I don’t mean religiously.
Your gift is special. It’s different to the gifts of others – it sets you apart. Holy.
It’s also holy because it comes to you from somewhere or someone else: a muse or genius, a people or person, the universe or God.
Of course, this means the gift of others is different to your, meaning theirs is holy too.
‘I think a race looks prettier when everybody comes in even’*
Except someone’s reaching the line as a sprinter, another as long-distance runner, another as a cyclist …
Some say not everyone can be special.
We’ve traditionally understood specialness in terms of ego, how we compare ourselves to others. We’re coming to understand specialness from the place of eco – our connectedness to all things and people, including connecting to ourselves.

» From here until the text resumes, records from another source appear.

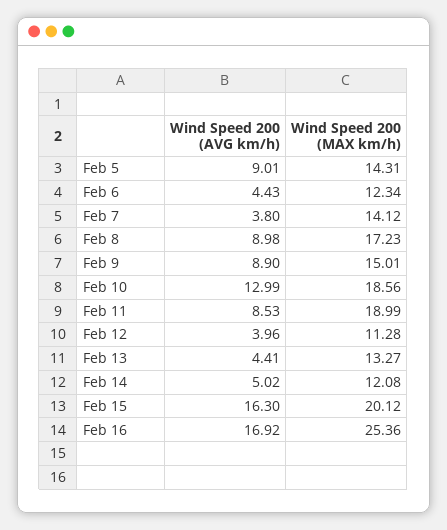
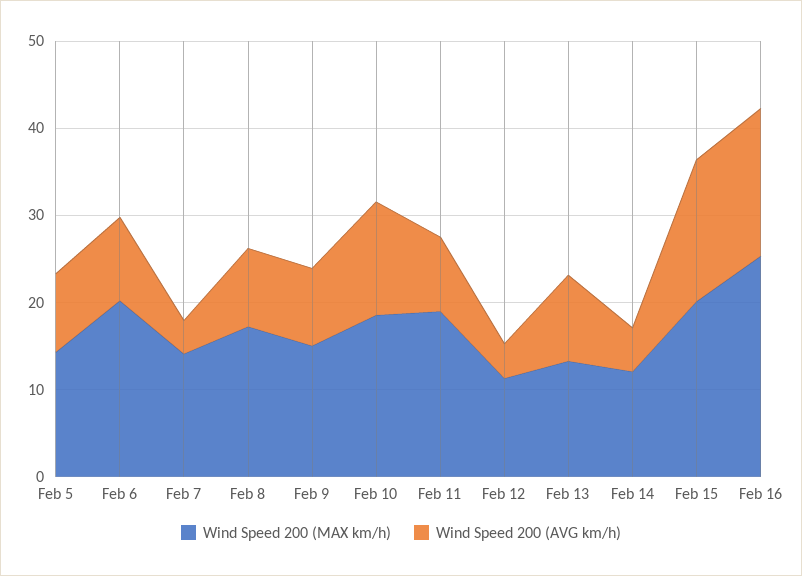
Wind Speed 200 (AVG km/h), Feb 6: 4.43 -> 10
Wind Speed 200 (MAX km/h), Feb 6: 12.34 -> 20
Wind Speed 200 (AVG km/h), Feb 13: 4.41 -> 10

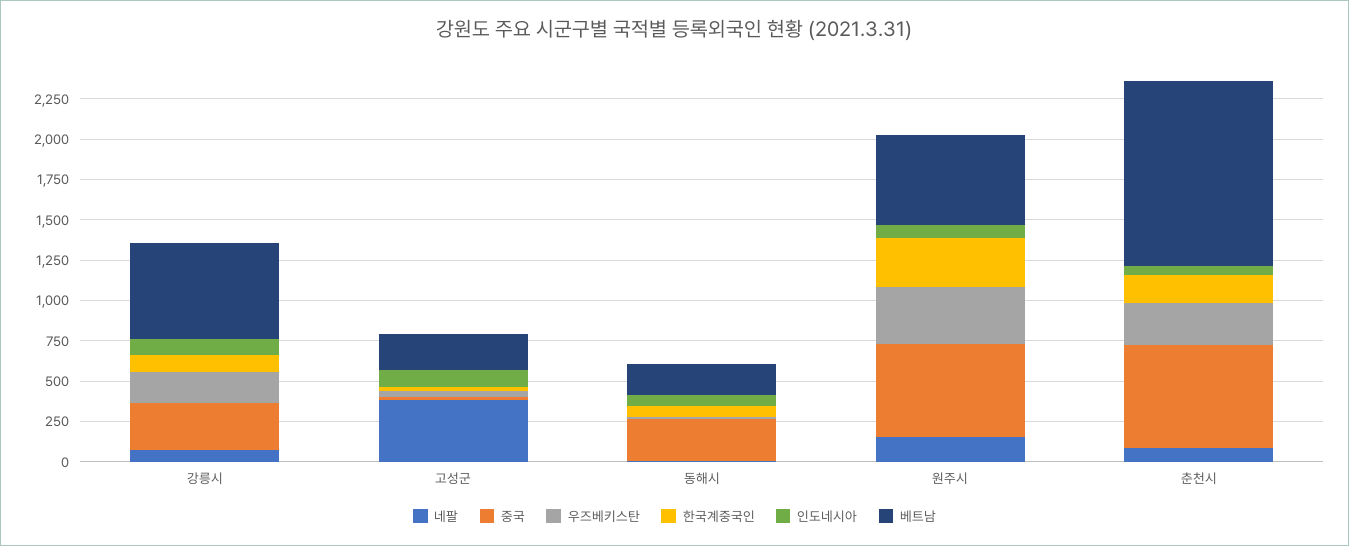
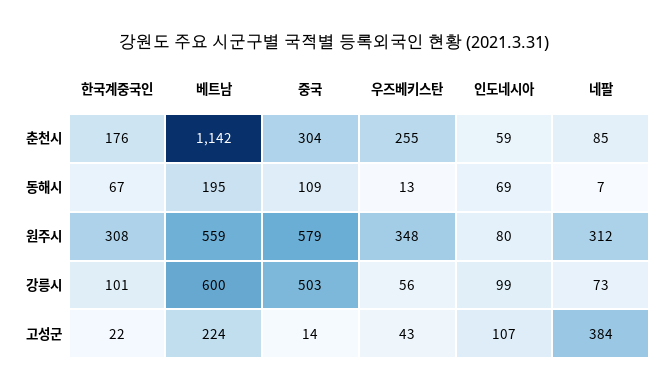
중국, 강릉시: 300 -> 503
우즈베키스탄, 강릉시: 200 -> 56
중국, 동해시: 250 -> 109
네팔, 원주시: 150 -> 312
중국, 춘천시: 650 -> 304

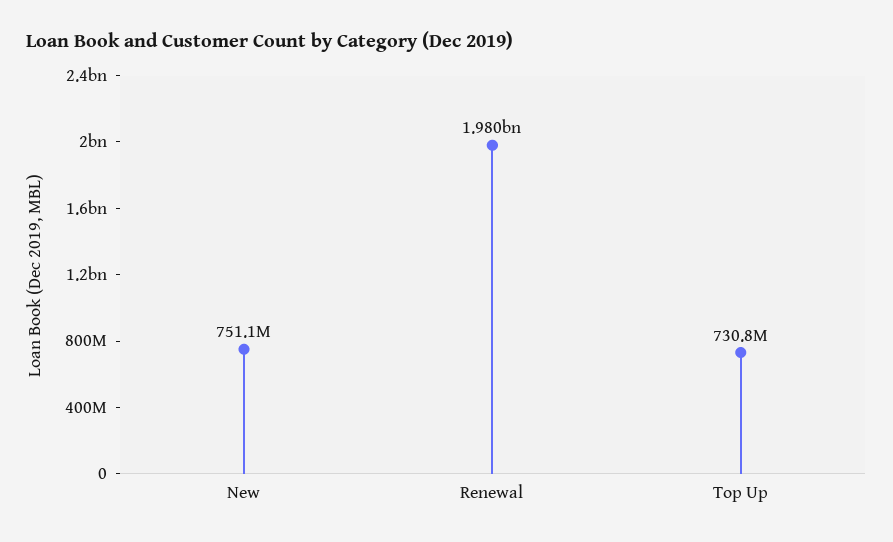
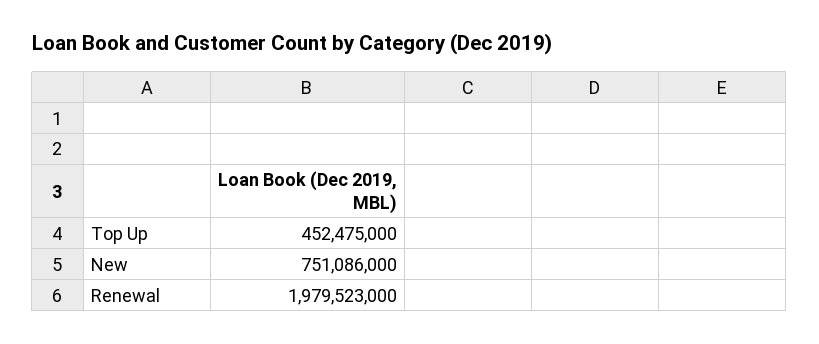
Top Up: 730800000 -> 452475000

This eco-attitude, incorporating humility and gratitude, allows what wants to come to to come:
“You get a good poem and you don’t know where it came from. ‘Did I say that?’ And so all you feel is: you feel humility, and you feel gratitude. And you feel uncomfortable, I think, if you capitalised for much on that without admitting at some point that you got it from the Muse, or whatever, wherever, or however.”**
At the moment I’m reading Elle Luna’s excellent short essay on Should and Must.^ Must comes from within and reaches out to others so is more about the eco: the holy gift which comes to us and the holy gift we give to others, and doesn’t need popular recognition
Should comes from without, what others think we should do and is more about the ego: desiring the gratitude and plaudits of others.
Must is holy.
I hope today finds you caught up in the magic of your Must.